Required task -
Rewrite the rows below, replacing "scientific name" with "species" wherever it occurs and leaving every other line unchanged.

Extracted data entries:
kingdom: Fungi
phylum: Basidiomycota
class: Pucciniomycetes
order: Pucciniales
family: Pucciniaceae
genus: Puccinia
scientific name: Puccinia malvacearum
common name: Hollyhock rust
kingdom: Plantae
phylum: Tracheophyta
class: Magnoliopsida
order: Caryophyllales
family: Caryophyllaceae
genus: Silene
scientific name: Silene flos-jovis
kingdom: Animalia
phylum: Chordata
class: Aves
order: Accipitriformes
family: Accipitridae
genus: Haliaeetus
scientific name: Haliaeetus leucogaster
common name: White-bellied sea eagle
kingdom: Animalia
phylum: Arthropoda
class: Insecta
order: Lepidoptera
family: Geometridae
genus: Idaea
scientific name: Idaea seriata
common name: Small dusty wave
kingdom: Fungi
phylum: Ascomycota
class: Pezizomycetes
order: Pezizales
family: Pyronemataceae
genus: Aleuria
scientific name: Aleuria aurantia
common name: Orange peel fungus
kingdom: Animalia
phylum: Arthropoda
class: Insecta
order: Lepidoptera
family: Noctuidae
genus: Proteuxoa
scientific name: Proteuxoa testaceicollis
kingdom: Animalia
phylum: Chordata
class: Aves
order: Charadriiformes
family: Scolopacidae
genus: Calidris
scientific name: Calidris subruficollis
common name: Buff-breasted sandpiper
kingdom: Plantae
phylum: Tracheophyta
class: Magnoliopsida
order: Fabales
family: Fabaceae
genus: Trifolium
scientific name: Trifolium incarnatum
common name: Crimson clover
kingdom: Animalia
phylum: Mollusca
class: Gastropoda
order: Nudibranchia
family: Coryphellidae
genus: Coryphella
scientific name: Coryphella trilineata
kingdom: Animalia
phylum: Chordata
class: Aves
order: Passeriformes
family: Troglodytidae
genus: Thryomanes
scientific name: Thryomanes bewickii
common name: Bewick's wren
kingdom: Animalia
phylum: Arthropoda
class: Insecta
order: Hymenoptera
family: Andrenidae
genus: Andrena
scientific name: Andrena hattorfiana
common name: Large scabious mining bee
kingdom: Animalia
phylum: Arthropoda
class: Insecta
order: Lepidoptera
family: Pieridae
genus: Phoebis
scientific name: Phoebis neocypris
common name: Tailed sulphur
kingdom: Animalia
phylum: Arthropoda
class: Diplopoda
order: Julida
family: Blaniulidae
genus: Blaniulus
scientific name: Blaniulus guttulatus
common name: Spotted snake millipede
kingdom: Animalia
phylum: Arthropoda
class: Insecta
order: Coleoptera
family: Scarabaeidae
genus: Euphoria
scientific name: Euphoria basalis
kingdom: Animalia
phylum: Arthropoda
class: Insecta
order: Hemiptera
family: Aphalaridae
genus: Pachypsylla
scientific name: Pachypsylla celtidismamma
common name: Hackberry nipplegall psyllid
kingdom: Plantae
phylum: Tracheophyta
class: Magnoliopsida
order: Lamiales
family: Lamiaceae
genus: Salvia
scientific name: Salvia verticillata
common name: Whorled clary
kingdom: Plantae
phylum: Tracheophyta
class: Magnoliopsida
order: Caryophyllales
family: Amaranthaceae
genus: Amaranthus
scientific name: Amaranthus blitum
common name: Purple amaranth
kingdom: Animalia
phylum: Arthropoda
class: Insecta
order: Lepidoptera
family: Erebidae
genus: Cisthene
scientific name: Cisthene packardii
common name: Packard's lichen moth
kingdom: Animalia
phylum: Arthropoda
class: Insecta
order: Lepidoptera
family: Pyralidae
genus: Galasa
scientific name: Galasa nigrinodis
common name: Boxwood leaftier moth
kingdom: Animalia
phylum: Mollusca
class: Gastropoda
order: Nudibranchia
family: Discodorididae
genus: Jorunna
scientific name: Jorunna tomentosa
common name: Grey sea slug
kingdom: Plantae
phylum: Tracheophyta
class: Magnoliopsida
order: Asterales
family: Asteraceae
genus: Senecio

Problem solution -
kingdom: Fungi
phylum: Basidiomycota
class: Pucciniomycetes
order: Pucciniales
family: Pucciniaceae
genus: Puccinia
species: Puccinia malvacearum
common name: Hollyhock rust
kingdom: Plantae
phylum: Tracheophyta
class: Magnoliopsida
order: Caryophyllales
family: Caryophyllaceae
genus: Silene
species: Silene flos-jovis
kingdom: Animalia
phylum: Chordata
class: Aves
order: Accipitriformes
family: Accipitridae
genus: Haliaeetus
species: Haliaeetus leucogaster
common name: White-bellied sea eagle
kingdom: Animalia
phylum: Arthropoda
class: Insecta
order: Lepidoptera
family: Geometridae
genus: Idaea
species: Idaea seriata
common name: Small dusty wave
kingdom: Fungi
phylum: Ascomycota
class: Pezizomycetes
order: Pezizales
family: Pyronemataceae
genus: Aleuria
species: Aleuria aurantia
common name: Orange peel fungus
kingdom: Animalia
phylum: Arthropoda
class: Insecta
order: Lepidoptera
family: Noctuidae
genus: Proteuxoa
species: Proteuxoa testaceicollis
kingdom: Animalia
phylum: Chordata
class: Aves
order: Charadriiformes
family: Scolopacidae
genus: Calidris
species: Calidris subruficollis
common name: Buff-breasted sandpiper
kingdom: Plantae
phylum: Tracheophyta
class: Magnoliopsida
order: Fabales
family: Fabaceae
genus: Trifolium
species: Trifolium incarnatum
common name: Crimson clover
kingdom: Animalia
phylum: Mollusca
class: Gastropoda
order: Nudibranchia
family: Coryphellidae
genus: Coryphella
species: Coryphella trilineata
kingdom: Animalia
phylum: Chordata
class: Aves
order: Passeriformes
family: Troglodytidae
genus: Thryomanes
species: Thryomanes bewickii
common name: Bewick's wren
kingdom: Animalia
phylum: Arthropoda
class: Insecta
order: Hymenoptera
family: Andrenidae
genus: Andrena
species: Andrena hattorfiana
common name: Large scabious mining bee
kingdom: Animalia
phylum: Arthropoda
class: Insecta
order: Lepidoptera
family: Pieridae
genus: Phoebis
species: Phoebis neocypris
common name: Tailed sulphur
kingdom: Animalia
phylum: Arthropoda
class: Diplopoda
order: Julida
family: Blaniulidae
genus: Blaniulus
species: Blaniulus guttulatus
common name: Spotted snake millipede
kingdom: Animalia
phylum: Arthropoda
class: Insecta
order: Coleoptera
family: Scarabaeidae
genus: Euphoria
species: Euphoria basalis
kingdom: Animalia
phylum: Arthropoda
class: Insecta
order: Hemiptera
family: Aphalaridae
genus: Pachypsylla
species: Pachypsylla celtidismamma
common name: Hackberry nipplegall psyllid
kingdom: Plantae
phylum: Tracheophyta
class: Magnoliopsida
order: Lamiales
family: Lamiaceae
genus: Salvia
species: Salvia verticillata
common name: Whorled clary
kingdom: Plantae
phylum: Tracheophyta
class: Magnoliopsida
order: Caryophyllales
family: Amaranthaceae
genus: Amaranthus
species: Amaranthus blitum
common name: Purple amaranth
kingdom: Animalia
phylum: Arthropoda
class: Insecta
order: Lepidoptera
family: Erebidae
genus: Cisthene
species: Cisthene packardii
common name: Packard's lichen moth
kingdom: Animalia
phylum: Arthropoda
class: Insecta
order: Lepidoptera
family: Pyralidae
genus: Galasa
species: Galasa nigrinodis
common name: Boxwood leaftier moth
kingdom: Animalia
phylum: Mollusca
class: Gastropoda
order: Nudibranchia
family: Discodorididae
genus: Jorunna
species: Jorunna tomentosa
common name: Grey sea slug
kingdom: Plantae
phylum: Tracheophyta
class: Magnoliopsida
order: Asterales
family: Asteraceae
genus: Senecio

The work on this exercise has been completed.